━━ TASK MATERIAL

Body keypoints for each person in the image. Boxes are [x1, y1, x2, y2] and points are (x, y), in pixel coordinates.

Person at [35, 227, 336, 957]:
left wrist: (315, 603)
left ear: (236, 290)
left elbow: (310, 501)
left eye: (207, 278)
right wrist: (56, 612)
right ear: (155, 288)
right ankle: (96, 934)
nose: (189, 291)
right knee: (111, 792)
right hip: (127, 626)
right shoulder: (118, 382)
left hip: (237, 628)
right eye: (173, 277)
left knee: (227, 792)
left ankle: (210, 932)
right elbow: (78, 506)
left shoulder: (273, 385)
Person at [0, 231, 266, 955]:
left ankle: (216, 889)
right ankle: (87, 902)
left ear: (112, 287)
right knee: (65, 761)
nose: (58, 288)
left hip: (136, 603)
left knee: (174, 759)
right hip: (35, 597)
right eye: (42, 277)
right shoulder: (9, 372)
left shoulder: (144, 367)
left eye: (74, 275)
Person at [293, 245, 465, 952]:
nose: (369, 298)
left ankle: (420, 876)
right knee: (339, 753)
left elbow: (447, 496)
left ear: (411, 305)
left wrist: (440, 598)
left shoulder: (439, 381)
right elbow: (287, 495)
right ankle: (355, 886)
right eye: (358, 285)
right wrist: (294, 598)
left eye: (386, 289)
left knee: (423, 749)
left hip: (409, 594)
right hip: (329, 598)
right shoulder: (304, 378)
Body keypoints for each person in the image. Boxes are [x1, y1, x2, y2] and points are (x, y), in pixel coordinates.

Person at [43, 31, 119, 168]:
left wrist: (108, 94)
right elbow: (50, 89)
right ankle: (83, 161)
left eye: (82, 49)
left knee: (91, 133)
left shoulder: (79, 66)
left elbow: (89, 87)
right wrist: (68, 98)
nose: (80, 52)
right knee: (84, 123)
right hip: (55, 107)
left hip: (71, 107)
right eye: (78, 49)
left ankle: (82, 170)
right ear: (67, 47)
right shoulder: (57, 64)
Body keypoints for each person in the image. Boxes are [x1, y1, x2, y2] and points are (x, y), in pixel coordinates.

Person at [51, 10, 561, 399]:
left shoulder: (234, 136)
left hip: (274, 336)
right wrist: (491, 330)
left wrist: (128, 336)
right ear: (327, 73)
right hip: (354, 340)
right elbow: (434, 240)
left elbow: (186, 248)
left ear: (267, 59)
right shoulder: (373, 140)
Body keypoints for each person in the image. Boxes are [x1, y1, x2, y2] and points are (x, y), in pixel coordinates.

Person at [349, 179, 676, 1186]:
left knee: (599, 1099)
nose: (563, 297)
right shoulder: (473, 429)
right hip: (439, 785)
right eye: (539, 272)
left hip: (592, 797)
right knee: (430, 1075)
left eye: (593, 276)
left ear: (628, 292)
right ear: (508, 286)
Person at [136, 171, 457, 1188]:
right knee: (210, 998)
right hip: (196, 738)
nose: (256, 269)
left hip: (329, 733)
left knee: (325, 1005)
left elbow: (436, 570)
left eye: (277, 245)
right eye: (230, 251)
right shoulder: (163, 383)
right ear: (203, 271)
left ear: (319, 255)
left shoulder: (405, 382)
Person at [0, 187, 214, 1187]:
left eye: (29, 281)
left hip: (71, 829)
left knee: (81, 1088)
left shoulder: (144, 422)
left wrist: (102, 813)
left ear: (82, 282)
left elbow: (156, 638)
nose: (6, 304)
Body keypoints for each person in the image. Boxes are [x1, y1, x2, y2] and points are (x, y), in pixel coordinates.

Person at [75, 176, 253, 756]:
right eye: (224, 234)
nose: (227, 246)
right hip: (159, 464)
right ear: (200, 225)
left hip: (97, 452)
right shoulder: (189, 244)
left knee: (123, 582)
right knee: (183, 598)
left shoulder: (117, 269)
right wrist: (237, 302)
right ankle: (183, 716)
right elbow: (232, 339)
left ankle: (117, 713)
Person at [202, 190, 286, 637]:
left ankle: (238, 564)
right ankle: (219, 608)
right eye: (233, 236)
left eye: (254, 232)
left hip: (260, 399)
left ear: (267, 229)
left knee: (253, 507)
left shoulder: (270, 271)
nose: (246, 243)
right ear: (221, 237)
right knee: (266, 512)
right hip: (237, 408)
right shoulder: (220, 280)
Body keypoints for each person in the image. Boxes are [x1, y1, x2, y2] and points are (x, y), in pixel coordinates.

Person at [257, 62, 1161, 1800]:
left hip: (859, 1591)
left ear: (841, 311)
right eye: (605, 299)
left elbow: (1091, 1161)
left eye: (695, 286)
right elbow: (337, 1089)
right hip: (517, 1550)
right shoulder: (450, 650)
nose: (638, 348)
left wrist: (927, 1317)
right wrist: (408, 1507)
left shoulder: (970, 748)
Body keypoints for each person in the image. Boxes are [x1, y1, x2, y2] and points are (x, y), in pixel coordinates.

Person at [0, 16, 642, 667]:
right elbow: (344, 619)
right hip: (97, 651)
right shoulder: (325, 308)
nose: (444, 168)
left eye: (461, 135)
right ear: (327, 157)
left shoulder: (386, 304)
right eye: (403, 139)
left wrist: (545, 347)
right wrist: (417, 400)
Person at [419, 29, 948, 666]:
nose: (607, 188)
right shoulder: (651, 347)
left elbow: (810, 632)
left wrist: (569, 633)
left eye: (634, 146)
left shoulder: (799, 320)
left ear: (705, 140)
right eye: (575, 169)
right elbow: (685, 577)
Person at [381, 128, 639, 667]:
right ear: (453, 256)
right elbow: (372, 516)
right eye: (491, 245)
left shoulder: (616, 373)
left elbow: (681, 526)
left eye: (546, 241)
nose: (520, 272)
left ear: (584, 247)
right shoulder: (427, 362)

━━━━

> _TASK DETAILS_
What you return must be an exact retyping of the lines above starting at the line with "nose: (369, 298)" and ending at the line with "nose: (563, 297)", and nothing besides.

> _OUTPUT FOR THIS EXERCISE_
nose: (369, 298)
left ankle: (420, 876)
right knee: (339, 753)
left elbow: (447, 496)
left ear: (411, 305)
left wrist: (440, 598)
left shoulder: (439, 381)
right elbow: (287, 495)
right ankle: (355, 886)
right eye: (358, 285)
right wrist: (294, 598)
left eye: (386, 289)
left knee: (423, 749)
left hip: (409, 594)
right hip: (329, 598)
right shoulder: (304, 378)
Body keypoints for each person in the image. Boxes are [x1, y1, x2, y2] and points are (x, y), in pixel coordinates.

Person at [43, 31, 119, 168]:
left wrist: (108, 94)
right elbow: (50, 89)
right ankle: (83, 161)
left eye: (82, 49)
left knee: (91, 133)
left shoulder: (79, 66)
left elbow: (89, 87)
right wrist: (68, 98)
nose: (80, 52)
right knee: (84, 123)
right hip: (55, 107)
left hip: (71, 107)
right eye: (78, 49)
left ankle: (82, 170)
right ear: (67, 47)
right shoulder: (57, 64)
Body keypoints for each person in the image. Boxes are [x1, y1, x2, y2] and points are (x, y), in pixel coordinates.

Person at [51, 10, 561, 399]:
left shoulder: (234, 136)
left hip: (274, 336)
right wrist: (491, 330)
left wrist: (128, 336)
right ear: (327, 73)
right hip: (354, 340)
right elbow: (434, 240)
left elbow: (186, 248)
left ear: (267, 59)
right shoulder: (373, 140)
Body keypoints for each person in the image. Boxes are [x1, y1, x2, y2] and points are (x, y), in pixel coordinates.

Person at [349, 179, 676, 1186]:
left knee: (599, 1099)
nose: (563, 297)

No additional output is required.